Monitoring the feline trauma patient is another delicate balancing act. Balance between collecting information in order to treat and the stress inflicted on the patient in gathering this data. Pain must be managed appropriate for this balance to exist. Cats are more prone to hiding pain; no walks and usually no vocalization. As a nurse, this means it is our responsibility to recognize and access pain, if you are doubtful always err on the side of analgesia. Pain is detrimental to healing because it causes anorexia and stress which is well documented to lengthen hospital stays and inflammation processes thus also increasing healing times.
The renal system must be watched closely as well. Monitoring urine output is essential for cats after trauma. The bladder/urethra may potentially be damaged or ruptured, therefore expressing a bladder can lead to more damage. Measuring urine output also ensures the kidneys are able to handle the fluids being delivered, as well as for cleanliness with open wounds present. The creatinine, BUN, and electrolytes should be carefully monitored.

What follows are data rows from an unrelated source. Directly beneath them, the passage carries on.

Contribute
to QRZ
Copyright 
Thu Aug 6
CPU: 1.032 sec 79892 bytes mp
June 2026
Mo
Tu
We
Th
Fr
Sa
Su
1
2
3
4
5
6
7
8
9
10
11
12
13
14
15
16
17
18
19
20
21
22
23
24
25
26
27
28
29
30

Oxygenation is very hard to monitor in the cat. Pulse oximeters may not read because of hypothermia/poor perfusion. Arterial blood gasses are very stressful for the feline patient and difficult to obtain. This leaves us with radiographs, auscultation, and observing RR & RE frequently. Keep in mind the cat must be stable before any radiographs are obtained, restraint causes stress.

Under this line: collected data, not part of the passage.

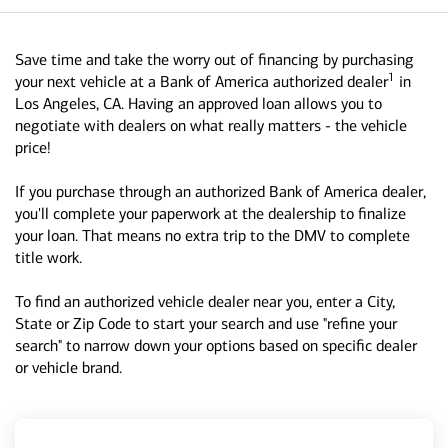
Save time and take the worry out of financing by purchasing
1
your next vehicle at a Bank of America authorized dealer
in
Los Angeles, CA. Having an approved loan allows you to
negotiate with dealers on what really matters - the vehicle
price!
If you purchase through an authorized Bank of America dealer,
you'll complete your paperwork at the dealership to finalize
your loan. That means no extra trip to the DMV to complete
title work.
To find an authorized vehicle dealer near you, enter a City,
State or Zip Code to start your search and use "refine your
search" to narrow down your options based on specific dealer
or vehicle brand.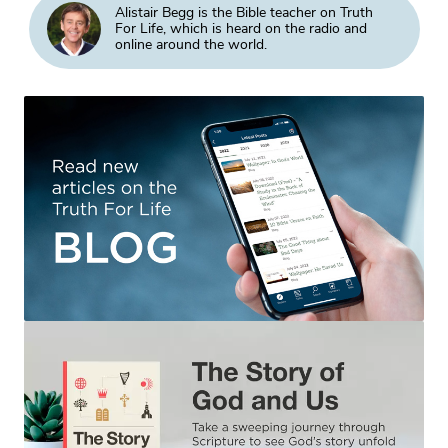
Alistair Begg is the Bible teacher on Truth
For Life, which is heard on the radio and
online around the world.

Cardiovascular monitoring is difficult in the cat as well. Most non-invasive blood pressure machines are not sensitive enough to obtain values from cats in shock or hypovolemic, doppler blood pressure is the best option. Keep in mind when blood pressure drops below a mean arterial blood pressure of 60mmHg the kidneys can not be perfused fully. Heat must be supplied and TPR closely monitored as well as MM, CRT and pulse quality. EKG should be monitored, especially if electrolyte abnormalities are present. PCV/TS, BG and lytes should be monitored closely and glucose and KCL supplemented if needed. Blood/plasma transfusions should be administered if values are low (remember fluids will bring them both down), however every cat must be blood typed or crossmatched before any blood product is given, the reaction can be fatal.

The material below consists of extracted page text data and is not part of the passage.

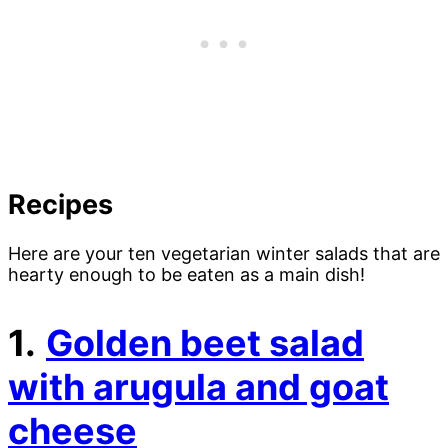
Recipes
Here are your ten vegetarian winter salads that are
hearty enough to be eaten as a main dish!
1.
Golden beet salad
with arugula and goat
cheese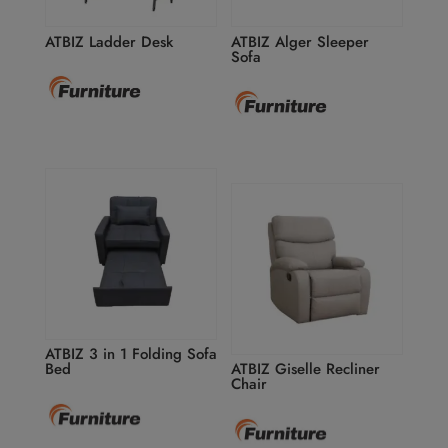
ATBIZ Ladder Desk
ATBIZ Alger Sleeper
Sofa
ATBIZ 3 in 1 Folding Sofa
Bed
ATBIZ Giselle Recliner
Chair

Nutrition tends to be the hardest thing to address in the feline trauma patient. Head trauma or any type of oral trauma a feeding tube must be placed. Appetite stimulants, a quiet box, catnip, and sometimes sitting and talking to them when you offer food can all be helpful for getting these patients eating. Make sure pain is being adequately managed, this tends to be a frequent cause of anorexia. Force feeding is highly discouraged, this often leads to increased stress and food aversion, neither helpful when treating the feline patient. Aside from the fact that they tend to be finicky eaters, hepatic lipidosis is a very real secondary problem to feline trauma and must be addressed. The recommended time is 3-5 days before placing a feeding tube.
Cats and dogs are different, as nurses we must cater to both. Every aspect, from triage to nutrition the balance must be created between treating and stress in order to have a positive outcome. Cats don't treat us like dogs and expect the same in return.